“Este lugar dejará de existir”: la dolorosa advertencia a los residentes de Nueva Orleans para abandonar la ciudad que se hunde
Nueva Orleans ya perdió la batalla contra el mar. Lo que resta por decidir es si sus 360.000 habitantes se van a tiempo o esperan a que el agua tome la decisión por ellos. Esa es la conclusión de un estudio publicado en...
July 31 — İsrail x Hizbullah ile kalıcı barış anlaşması...?
Una noticia relevante se está gestando en la escena internacional. Nueva Orleans ya perdió la batalla contra el mar. Lo que resta por decidir es si sus 360. 000 habitantes se van a tiempo o esperan a que el agua tome la decisión por ellos.
Esa es la conclusión de un estudio publicado en mayo de 2026 en la revista Nature Sustainability, y es también la pregunta que desvela a Debra Campbell, presidenta de A Community Voice, organización comunitaria con unos 9. 000 miembros en la ciudad. “Nadie quiere irse de su casa”, dijo Campbell.
Los detalles
Pero agregó algo que pocos funcionarios se atreven a decir en voz alta: “Puede llegar el momento en que no podamos volver. Este lugar estará bajo el agua y dejará de existir”. Lo que dice la ciencia sobre el futuro de la ciudadEl estudio de Nature Sustainability no deja margen para la ambigüedad: Nueva Orleans cruzó un “punto de no retorno” ante el cambio climático.

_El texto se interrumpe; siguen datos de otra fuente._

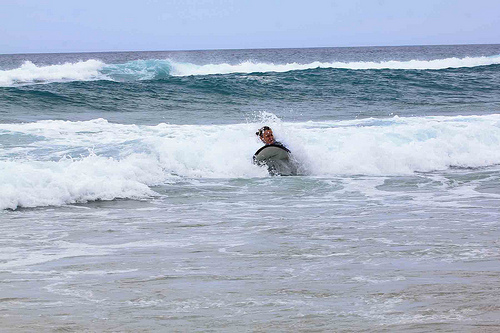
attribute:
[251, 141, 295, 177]
surfboard — white, black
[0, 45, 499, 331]
water — blue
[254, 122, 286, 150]
man — flinching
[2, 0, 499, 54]
sky — clear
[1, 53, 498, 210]
waves — white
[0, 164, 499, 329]
water — clear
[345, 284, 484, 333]
water — clear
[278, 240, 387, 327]
water — clear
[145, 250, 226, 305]
water — clear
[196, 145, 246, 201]
wave — forming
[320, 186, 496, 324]
water — calm 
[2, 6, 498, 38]
sky — blue 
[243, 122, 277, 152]
man — riding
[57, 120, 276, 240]
water — splashing 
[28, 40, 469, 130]
waves — crashing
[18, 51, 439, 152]
ocean — choppy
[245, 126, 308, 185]
person — wet, brown haired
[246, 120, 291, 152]
eyes — closed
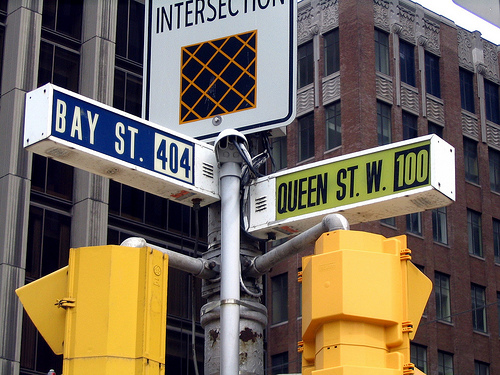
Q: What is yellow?
A: Traffic lights.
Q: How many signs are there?
A: Three.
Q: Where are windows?
A: On buildings.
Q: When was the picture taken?
A: Daytime.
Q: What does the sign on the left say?
A: "BAY ST.".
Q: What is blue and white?
A: Sign on left.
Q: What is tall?
A: The buildings.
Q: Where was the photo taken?
A: At corner of Queen St W.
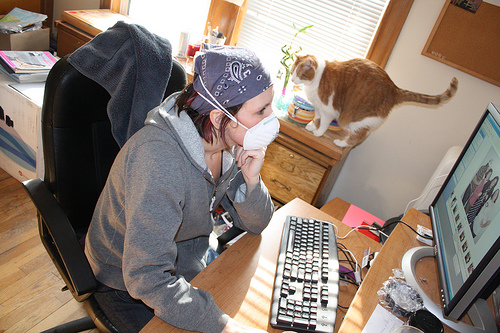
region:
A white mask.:
[187, 72, 282, 149]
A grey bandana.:
[189, 44, 274, 129]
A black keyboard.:
[269, 197, 338, 331]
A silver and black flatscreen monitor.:
[397, 99, 498, 329]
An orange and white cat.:
[289, 52, 457, 167]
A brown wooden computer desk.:
[129, 193, 496, 330]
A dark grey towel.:
[69, 20, 171, 149]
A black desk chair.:
[23, 53, 213, 330]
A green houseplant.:
[275, 19, 312, 103]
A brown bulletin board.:
[418, 1, 498, 93]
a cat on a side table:
[285, 43, 472, 152]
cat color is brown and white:
[285, 40, 468, 150]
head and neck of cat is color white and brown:
[287, 43, 329, 92]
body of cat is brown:
[321, 58, 404, 120]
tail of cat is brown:
[401, 67, 468, 113]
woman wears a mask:
[76, 35, 285, 332]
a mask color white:
[239, 107, 284, 161]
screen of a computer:
[424, 101, 499, 331]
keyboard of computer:
[260, 205, 347, 330]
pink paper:
[341, 195, 394, 243]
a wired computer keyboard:
[270, 213, 337, 331]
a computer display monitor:
[430, 105, 499, 317]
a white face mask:
[186, 65, 280, 153]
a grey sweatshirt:
[77, 89, 271, 331]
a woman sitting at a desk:
[84, 39, 277, 331]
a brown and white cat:
[284, 46, 459, 148]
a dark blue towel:
[69, 18, 172, 139]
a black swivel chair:
[23, 42, 188, 332]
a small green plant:
[271, 18, 315, 119]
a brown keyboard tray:
[143, 195, 378, 332]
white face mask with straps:
[193, 74, 280, 155]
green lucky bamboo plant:
[280, 19, 313, 96]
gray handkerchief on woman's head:
[188, 52, 270, 115]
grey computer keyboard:
[269, 212, 340, 331]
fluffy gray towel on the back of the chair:
[61, 21, 173, 142]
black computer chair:
[21, 57, 189, 332]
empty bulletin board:
[421, 0, 499, 88]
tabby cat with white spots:
[288, 51, 460, 151]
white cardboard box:
[1, 74, 46, 193]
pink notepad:
[341, 202, 384, 239]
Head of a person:
[179, 28, 289, 173]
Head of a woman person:
[193, 40, 295, 174]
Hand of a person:
[117, 146, 274, 331]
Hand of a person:
[227, 140, 283, 239]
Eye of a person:
[255, 103, 271, 119]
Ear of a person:
[204, 106, 234, 133]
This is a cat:
[283, 39, 464, 153]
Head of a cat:
[283, 45, 323, 94]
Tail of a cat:
[395, 68, 461, 111]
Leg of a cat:
[315, 103, 334, 155]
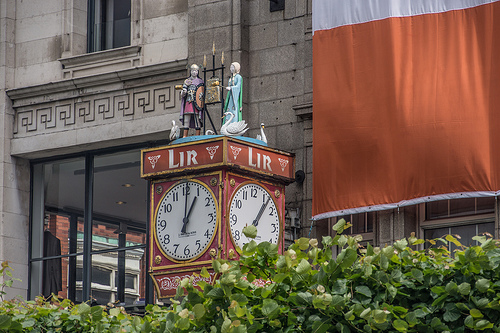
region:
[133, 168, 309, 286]
Clocks on a tower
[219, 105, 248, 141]
swam on a clock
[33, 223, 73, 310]
jacket in the window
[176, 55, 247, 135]
Statue on a clock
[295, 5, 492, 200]
flag on a building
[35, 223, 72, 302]
black jacket hanging on the wall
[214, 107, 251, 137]
A swan sculpture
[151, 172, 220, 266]
Clock face showing 1 o'clock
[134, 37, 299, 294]
An old fashioned glockenspiel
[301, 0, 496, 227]
Orange from the Irish Tricolor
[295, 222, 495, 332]
Green leaves in front of window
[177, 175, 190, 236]
Minute hand at twelve on a clock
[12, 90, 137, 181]
An ornate design over doorway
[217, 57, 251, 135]
Princess in front of swan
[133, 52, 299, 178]
Children of Lir from the Irish legend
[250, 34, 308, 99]
Brickwork from Irish building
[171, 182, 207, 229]
black hands on clock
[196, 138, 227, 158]
diamond design on clock base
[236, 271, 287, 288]
buds on green bush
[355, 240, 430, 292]
green leaves on bushes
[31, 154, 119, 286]
black frame on store's window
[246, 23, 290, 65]
large gray bricks on wall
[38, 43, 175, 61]
small gray ledge on window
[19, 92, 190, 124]
design on front of store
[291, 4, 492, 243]
orange and white banner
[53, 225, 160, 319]
reflection in the glass front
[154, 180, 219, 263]
a clock displaying 1:00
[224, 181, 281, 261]
a white faced clock displaying 1:07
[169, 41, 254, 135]
a religious statue on top of the clock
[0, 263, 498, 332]
a green hedge in front of the clock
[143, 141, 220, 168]
an advertisement name or brand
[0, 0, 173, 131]
a grey commercial building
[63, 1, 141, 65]
a window above the entrance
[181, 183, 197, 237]
the clock hands are black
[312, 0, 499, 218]
an orange and white canopy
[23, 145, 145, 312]
a large bronze window frame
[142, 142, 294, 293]
pair of clocks on a short tower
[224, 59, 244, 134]
statue of a woman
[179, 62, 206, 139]
statue of a knight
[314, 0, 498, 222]
big white and red flag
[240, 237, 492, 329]
the top of bushes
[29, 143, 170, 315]
tall glass doorway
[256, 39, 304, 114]
oversized stone bricks on a building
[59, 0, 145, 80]
window with an outside sill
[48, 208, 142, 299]
brick building with a white window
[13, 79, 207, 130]
square designs over the doorway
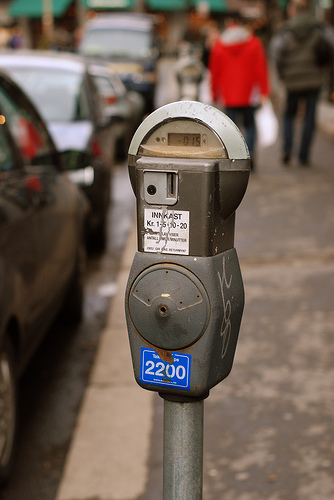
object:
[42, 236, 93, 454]
road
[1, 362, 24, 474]
rim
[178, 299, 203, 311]
line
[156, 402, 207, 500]
metal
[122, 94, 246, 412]
parking meter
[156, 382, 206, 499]
pole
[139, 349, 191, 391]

El nivel del mar en el sur de Luisiana subirá entre 3 y 7 metros, las tres cuartas partes de los humedales costeros desaparecerán y la línea de costa retrocederá hasta 100 kilómetros tierra adentro. La ciudad, que ya se asienta en una cuenca por debajo del nivel del mar, podría quedar rodeada por el Golfo de México antes de que termine este siglo. El 99% de la población vive hoy en zona de riesgo severo de inundación, la peor exposición de cualquier ciudad de Estados Unidos.
Jesse Keenan, experto en adaptación climática de la Universidad de Tulane y coautor del estudio, no eligió palabras suaves: “En términos de paleoclima, Nueva Orleans ya está perdida; la pregunta es cuánto tiempo le queda”. Y fue más directo aún: “Nueva Orleans está en estado terminal”. Los que se niegan a irse y los que ya se fueronLa tensión entre quedarse y marcharse tiene nombre y apellido en esta ciudad.
Qué dicen los expertos
Steve Picou, músico y planificador ambiental, tomó la decisión hace tres años, cuando la prima de su seguro de hogar pasó de USD 900 a unos USD 9. 000 anuales en el transcurso de dos décadas. Se mudó a Opelousas, a unos 210 kilómetros al noroeste, a 20 metros sobre el nivel del mar.
“Somos una especie indicadora”, advirtió Picou. “Pronto, otras personas van a tener activos inmobiliarios varados y no tendrán adónde ir”. Campbell y su organización ya dieron un paso concreto: viajaron a explorar Vicksburg y Natchez, en Mississippi, como posibles destinos de refugio climático.
En esas reuniones, autoridades y residentes de ambas ciudades recibieron bien la idea y discutieron la rehabilitación de viviendas vacías y el uso de instalaciones públicas como albergues temporales. Vamos en éxodo’”, relató Campbell. “‘No vamos a ser una carga; buscamos empleo, queremos que nuestros hijos vayan a la escuela’”.
El tema se ha convertido en uno de los puntos más destacados de la agenda mundial.